Выступления на радио «Свобода» (1960-е-1971)

С 1953 г. до самой смерти в 1971 г. Газданов (под псевдонимом Георгий Черкасов) работал на американской радиостанции «Свобода», большей частью в Мюнхене, но довольно долго и в Париже как корреспондент. За это время он написал сравнительно немного, хотя последние годы его жизни отличаются явным подъемом: 18 из 30 передач датированы 1970-м или 1971-м гг. В 1975 г. мне удалось обнаружить в каталогах радио в Мюнхене лишь 30 литературных передач (в большинстве случаев довольно коротких), хотя их было несомненно больше. (Кроме них, в каталоге числилось примерно 50 названий коротких передач на социально-политические темы. Насколько мне известно, они не сохранились.) В домашнем архиве писателя в Париже нашлось еще несколько рукописей и машинописей, относящихся к работе на радио.

* * *

В 1964 г. Газданов создал серию передач под названием «О книгах и авторах». К сожалению, о ее истории мало что известно и мало что сохранилось от нее. Другая серия, в которой Газданов не раз участвовал, вместе с Г. Адамовичем, В. Вейдле, Н. Струве и др., называлась «Беседы за круглым столом». Самая же удачная серия, которую Газданов предложил руководству радио, по всей вероятности, в конце 1960-х гг., — цикл «Дневник писателя» — более десяти передач. В архиве радиостанции сохранилась на русском и на английском языках машинописная заметка о проекте Газданова.

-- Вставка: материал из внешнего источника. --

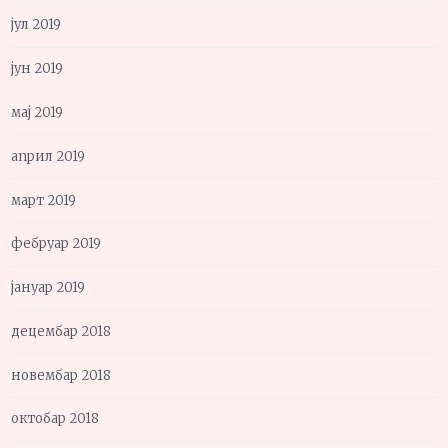
јул 2019
јун 2019
мај 2019
април 2019
март 2019
фебруар 2019
јануар 2019
децембар 2018
новембар 2018
октобар 2018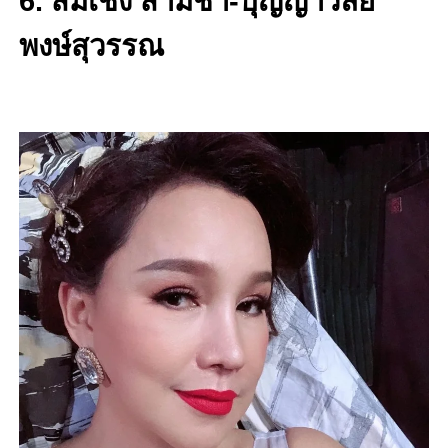
6. ส้มเช้ง สามช่า-บุญญาวัลย์
พงษ์สุวรรณ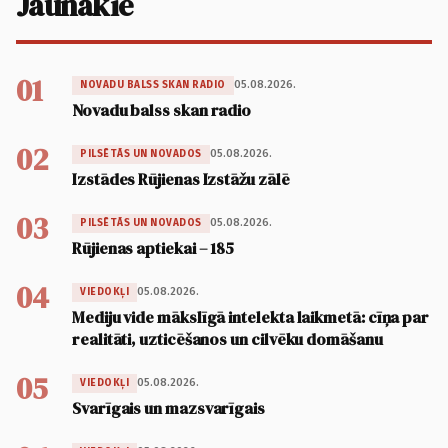
Jaunākie
01
05.08.2026.
NOVADU BALSS SKAN RADIO
Novadu balss skan radio
02
05.08.2026.
PILSĒTĀS UN NOVADOS
Izstādes Rūjienas Izstāžu zālē
03
05.08.2026.
PILSĒTĀS UN NOVADOS
Rūjienas aptiekai – 185
04
05.08.2026.
VIEDOKĻI
Mediju vide mākslīgā intelekta laikmetā: cīņa par
realitāti, uzticēšanos un cilvēku domāšanu
05
05.08.2026.
VIEDOKĻI
Svarīgais un mazsvarīgais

«Аудитория: Состав слушателей: советская интеллигенция, студенты литературного факультета, писатели, журналисты. Содержание программ — концепция: следует подчеркнуть, что интерес к литературе и вопросам, которые с ней связаны, в Советском Союзе гораздо больше, чем на Западе, и что в Советском Союзе читают больше, чем в любой другой стране. Поэтому все, что говорится о литературе из-за границы — и, следовательно, резко отличается от советских взглядов на литературу, — приобретает для слушателей особый интерес: главные темы передач — моральная ответственность писателя за то, что он пишет. Процесс литературного творчества. Подход к литературе вообще. Темы и сюжеты литературных произведений. То, чем должна быть литература и чем она не должна быть. Одна из главных задач — показать, во что превратилась русская литература за время Советской власти и почему это произошло.

Приблизительный перечень нескольких передач.

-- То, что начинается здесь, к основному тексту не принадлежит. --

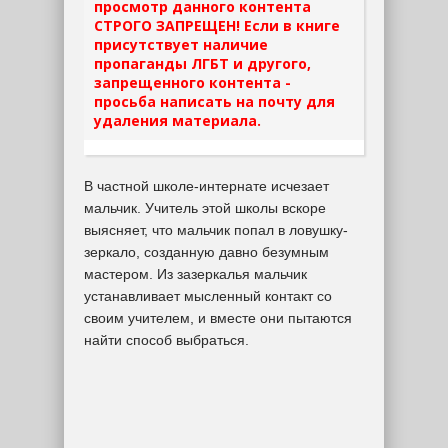
просмотр данного контента
СТРОГО ЗАПРЕЩЕН! Если в книге
присутствует наличие
пропаганды ЛГБТ и другого,
запрещенного контента -
просьба написать на почту для
удаления материала.
В частной школе-интернате исчезает
мальчик. Учитель этой школы вскоре
выясняет, что мальчик попал в ловушку-
зеркало, созданную давно безумным
мастером. Из зазеркалья мальчик
устанавливает мысленный контакт со
своим учителем, и вместе они пытаются
найти способ выбраться.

1. Пропаганда и литература.

2. Литература и журнализм.

3. Оценка творчества и испытание временем.

4. Тенденциозность литературных произведений: Graham Greene, François Mauriac.

5. Начало русской прозы: Гоголь.

692

6. Пессимизм и оптимизм: Чехов.

7. Литературные портреты: Горький.

8. Литературные портреты: Алданов.

9. «Связь с народом».

10. О Добролюбове.

11. Претворение действительности.

12. Исторический роман».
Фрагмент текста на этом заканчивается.